There are a few old gardens here and there, some very woodsy now. They are filled with Rhododendrons and a Hydrangea in the background. As I walked around, the scent of several different roses filled the air.
Flowers peeked out from under the weeping cherry. Hardy geraniums, columbine, vinca. The day lilies just setting buds. Hosta plants making their soft, effortless borders. All persistently blooming though long neglected.
The field behind the house was sparsely covered with wild strawberries that I could smell as my feet stirred up the plants. The grasses and clover swayed against the evening sky. A sea of grass with a thick swatch of purple blue vetch.
Something really struck me over those few days. We can spend a lot of time working on our flower beds to make them look perfect. But, perhaps it’s not such a bad thing to have wild spaces. Mowing helps keep the big stuff down and from having your house be swallowed up by the foliage! Even using a weed trimmer in the fall on these spaces can be helpful.
In her 1961 book Carefree Gardening, Jean Hersey stated, ‘The weeds that in other places and other times were our enemies are here and now our friends. We have grown more and more aware of much that we formerly missed-the quiet beauty of a twisted old laurel root kicking its way up out of the earth , the detail in the center of a wild geranium blossom. These things, and a hundred more, are introducing us to a new kind of beauty, to a whole new kind of gardening-gardening the easy way-the carefree way.’
She and her husband had retired to many acres in rural Connecticut after raising a family in a New York city suburb. Their previous home made use of every inch of the small lot, everything tended and in it’s place. With big plans of moving to the country and conquering the meadows, streams and hillsides, they soon realized how wonderful the property was already. So with a little attention and renovation here and there, they kept it much more natural. A more relaxed approach using basic designs, hardy plants and simple techniques, keeping chores to a minimum. A gardeners dream right? She does have a revised version of her book out now and it’s definitely worth a look.

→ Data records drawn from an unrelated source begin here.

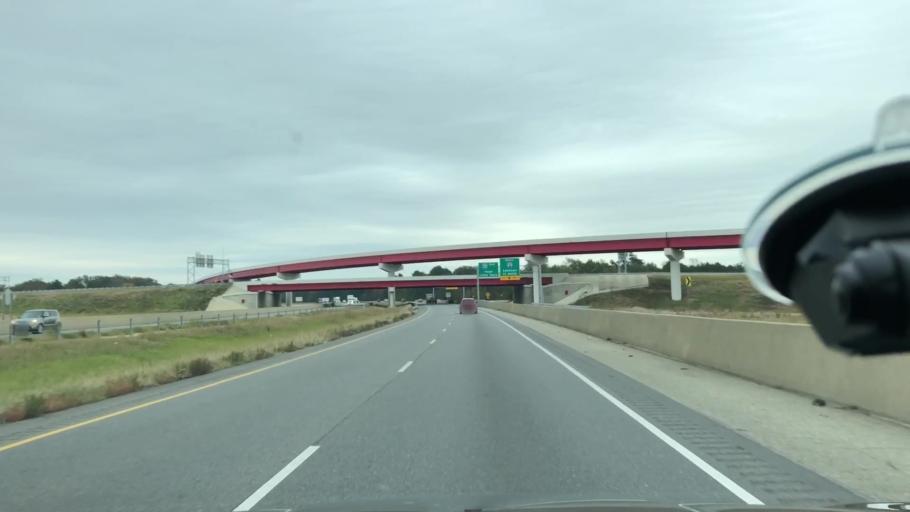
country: US
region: Arkansas
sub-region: Miller County
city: Texarkana
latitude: 33.4792
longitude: -93.9890
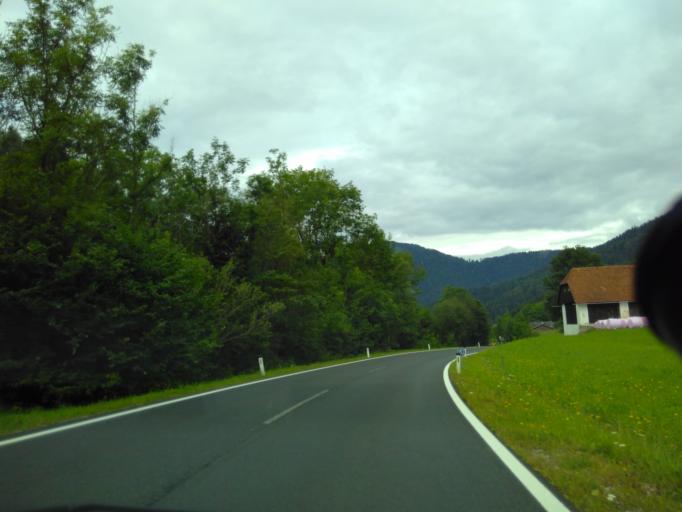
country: AT
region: Styria
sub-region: Politischer Bezirk Graz-Umgebung
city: Schrems bei Frohnleiten
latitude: 47.2745
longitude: 15.3849
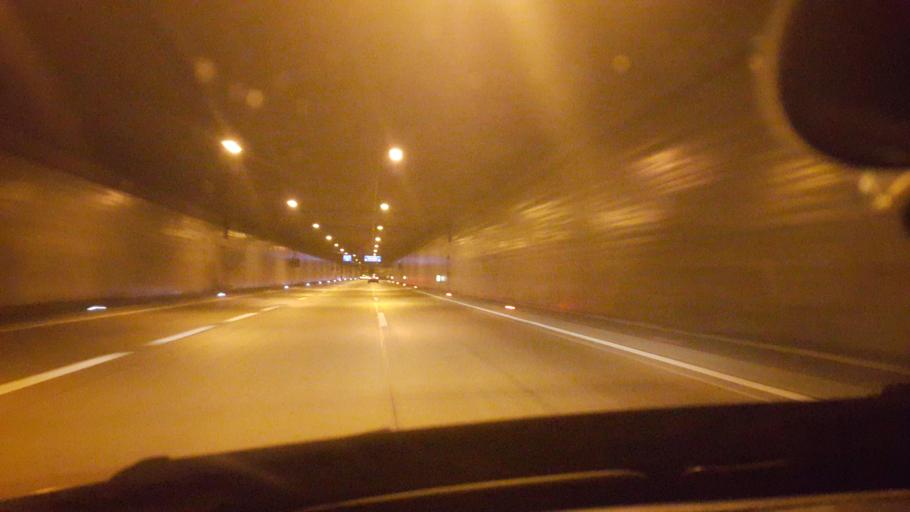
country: AT
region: Styria
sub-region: Graz Stadt
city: Wetzelsdorf
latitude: 47.0350
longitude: 15.4065
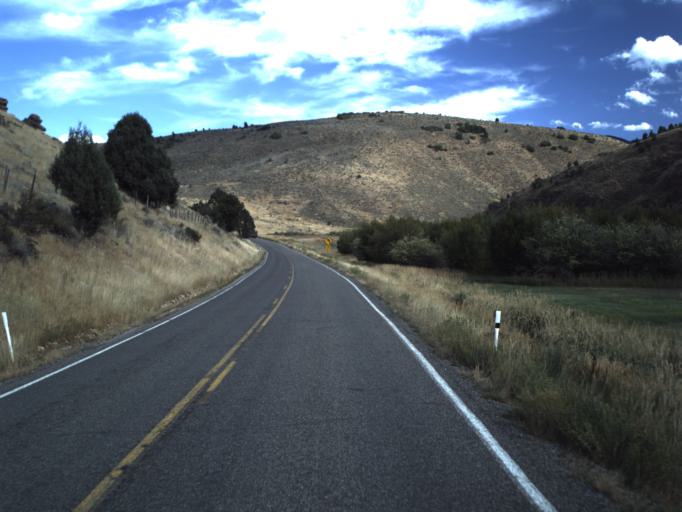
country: US
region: Utah
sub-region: Cache County
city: Millville
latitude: 41.6033
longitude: -111.5760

Many of you may have heard of Ruth Stout and her book Gardening Without Work. Another great read in Weedless Gardening by Lee Reich. Both authors advocate heavy use of mulch. This practically eliminates weeds and conserves moisture while building soil.
Now apply this theory to your own property. You may think that I’m talking crazy. If you know me, you know that I love a nice edged, freshly weeded flower garden. And yes, people do hire me to do this for them. I’m not knocking it! Sure, have some well tended flower beds near the house and by your entrance but have some areas that can be wild. Hosta borders interspersed with day lilies and ferns. A hedgerow of flowering shrubs. Think continual flowering with azaleas, lilacs, quince and rugosa roses. Plant a wildflower meadow. Establish a stand of daffodils followed by lupine then daisies.

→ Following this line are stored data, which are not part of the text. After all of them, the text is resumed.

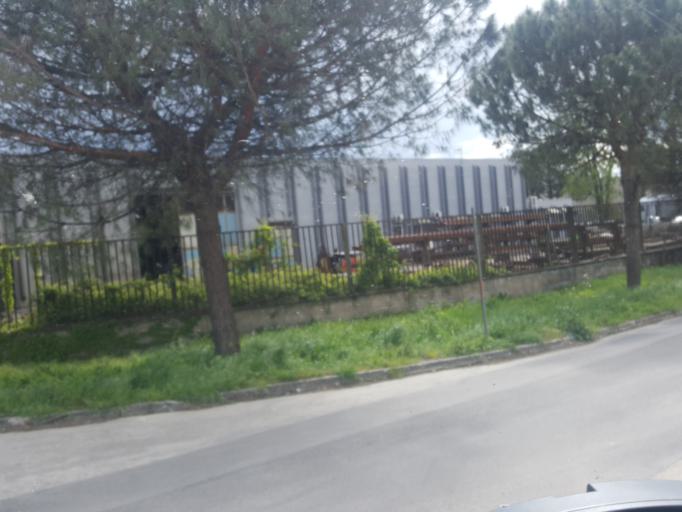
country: IT
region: Campania
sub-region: Provincia di Napoli
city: Torretta-Scalzapecora
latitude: 40.9348
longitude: 14.1120
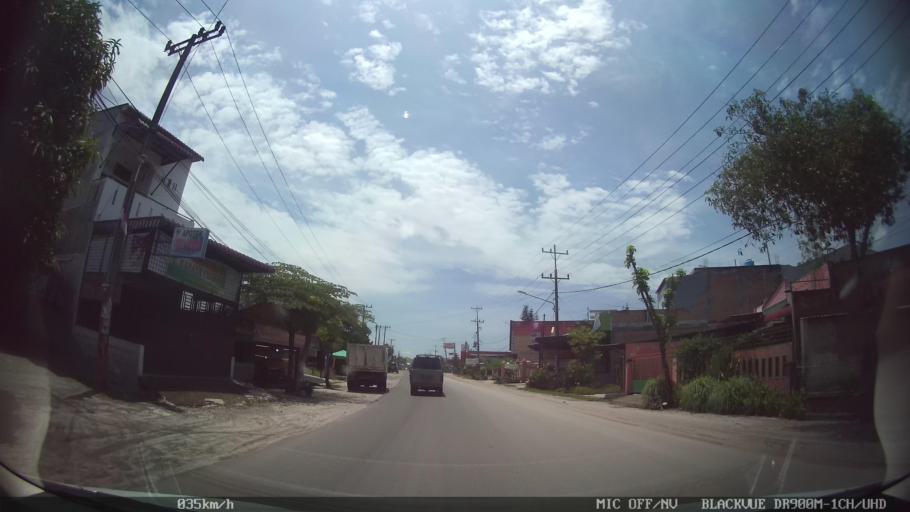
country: ID
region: North Sumatra
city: Perbaungan
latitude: 3.5463
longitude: 98.8798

I noticed in my own yard a clump of traditional orange day lilies with other wild flowers. Blooming as proudly as any cultivated perennial. My husband had planted the roses and lilies, the wildflowers (weeds!) came up on their own. I’m really happy to let this go on. Just mow by them once a week or so and all is well!
I wanted to talk about the beauty of untended or forgotten spaces this week because summer goes by so fast and we often feel that we are never doing enough in our gardens. There’s always some dead heading to be done or a patch of weeds to deal with. Consider some wild spaces of your own. You might just be struck by the raw, untamed appeal of these wild gardens!